= Beginning of Section =
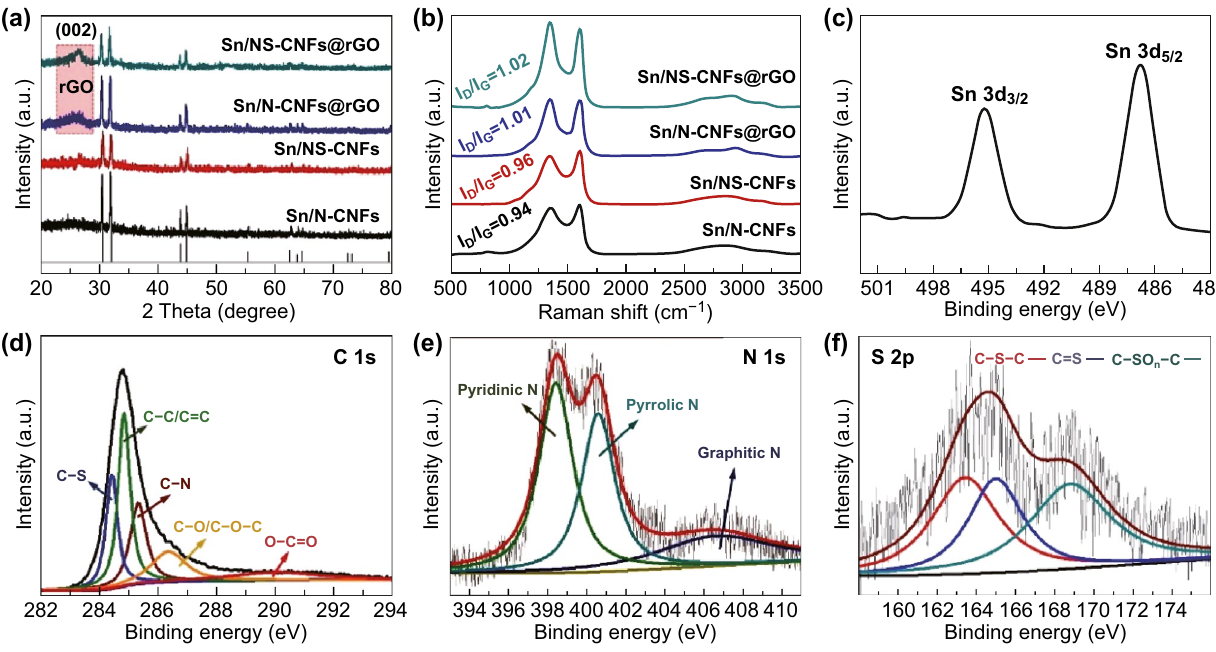
Fig. 3 a XRD patterns and b Raman spectra of Sn/N‑CNFs, Sn/NS‑CNFs, Sn/N‑CNFs@rGO, and Sn/NS‑CNFs@rGO. High‑resolution XPS spectra of c Sn 3 d , d C 1 s , e N 1 s , and f S 2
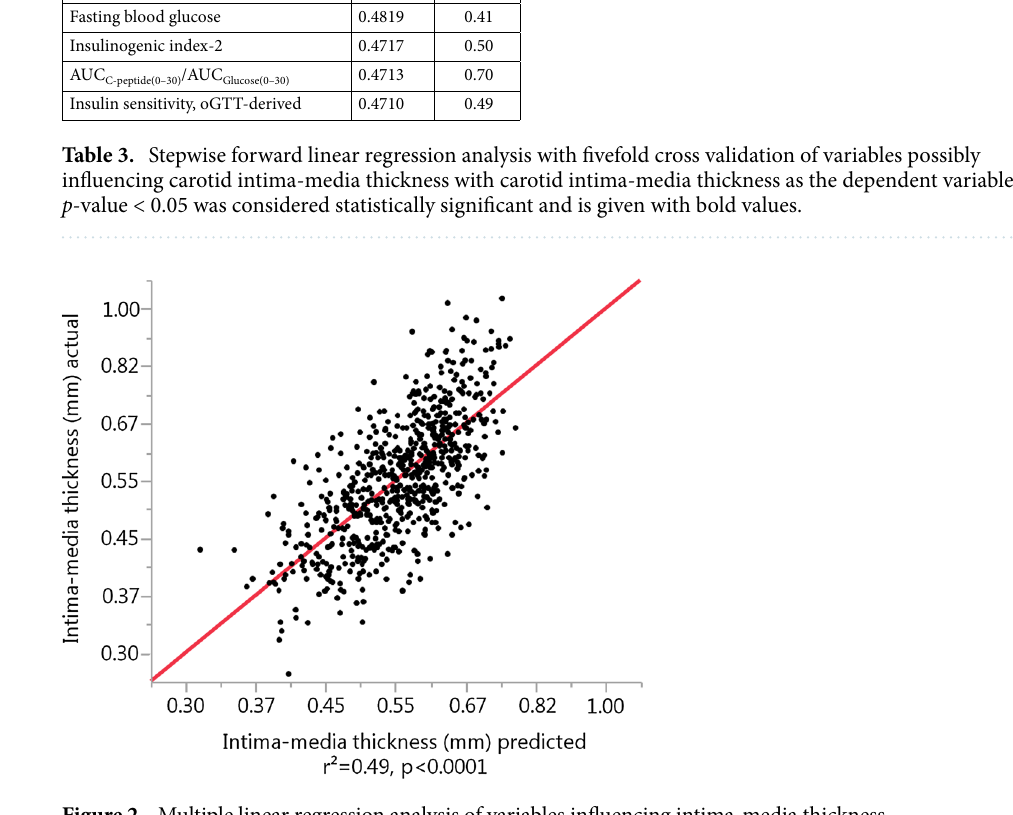
Figure 2. Multiple linear regression analysis of variables influencing intima-media thickness.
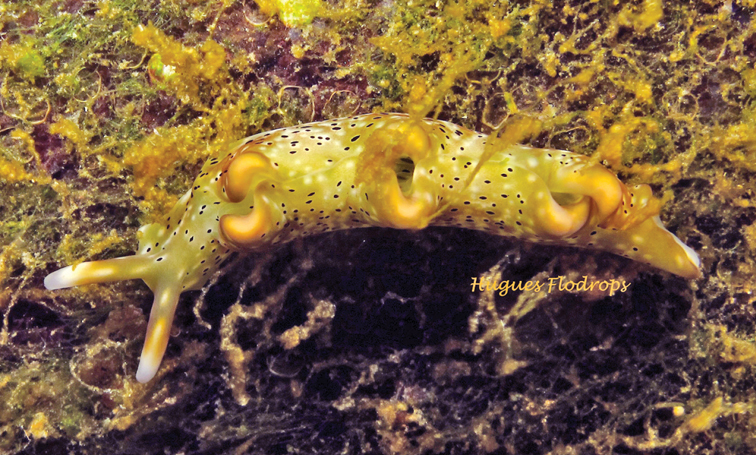
Elysia cf. nigropunctata, 35 mm, La Réunion, photo: H Flodrops (no spcm).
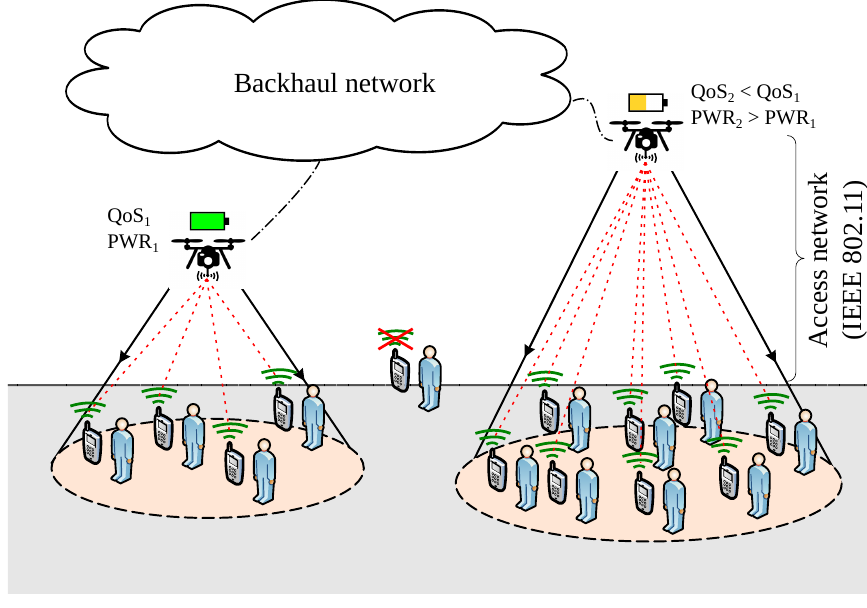
Figure 1. UAV-based VoWiFi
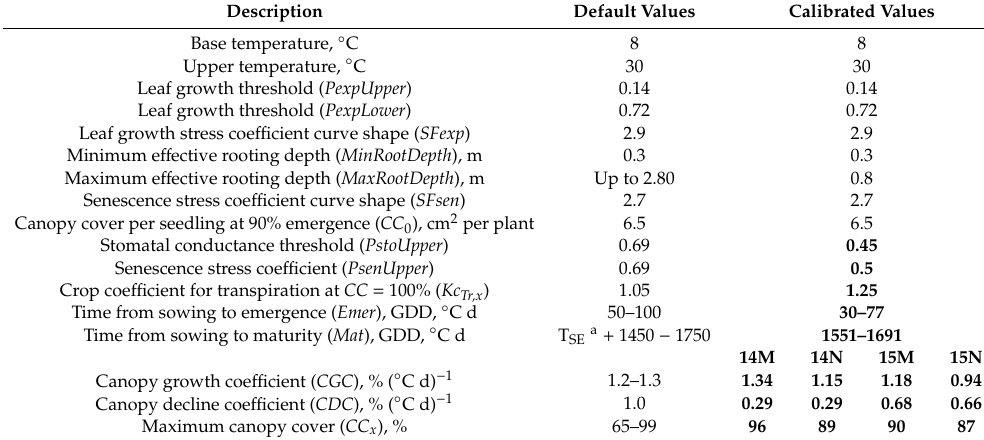
Table 2. Default and calibrated values of parameters of seed maize in the AquaCrop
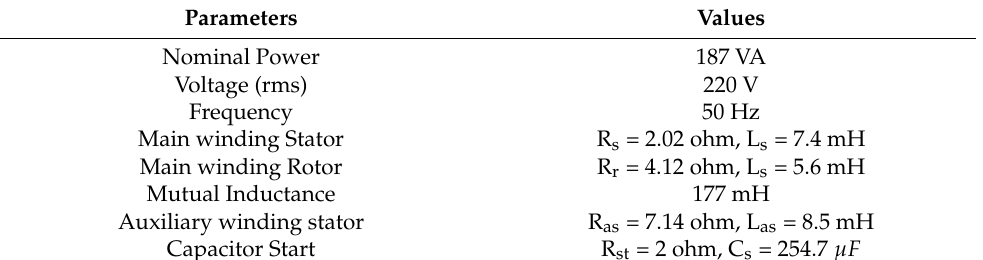
Table 2. Simulation Parameters of inductive Load.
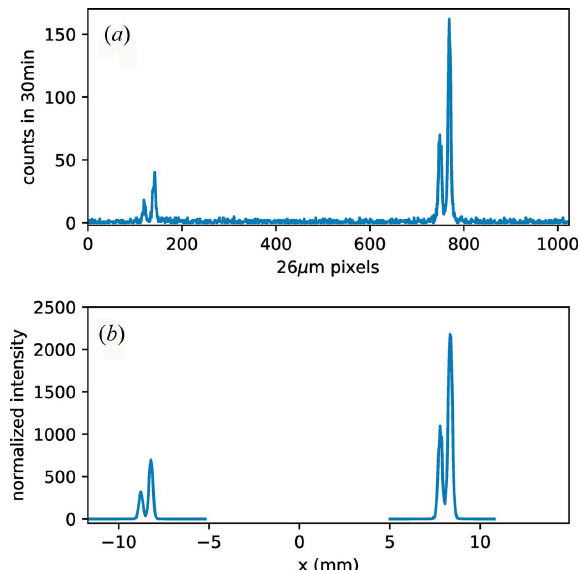
Figure 3 Ni (left) and Cu (right) K (cid:2) peaks reflected from a 200 HUF coin onto the detector via the conical von Ha´mos crystal. Panel ( a ) shows experimental data, panel ( b ) the result of the ray tracing. Abscissas share the same scale, shown in pixel numbers in ( a ) and distances in millimetres in ( b ). The CCD detector has 26 m m (cid:3) 26 m m pixels.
= End of Section =
- **WHAT THE TASK ASKS**: From the entries above, copy out every line where the string "Table" appears.

- **RESULT BELOW**:
Table 2. Default and calibrated values of parameters of seed maize in the AquaCrop
Table 2. Simulation Parameters of inductive Load.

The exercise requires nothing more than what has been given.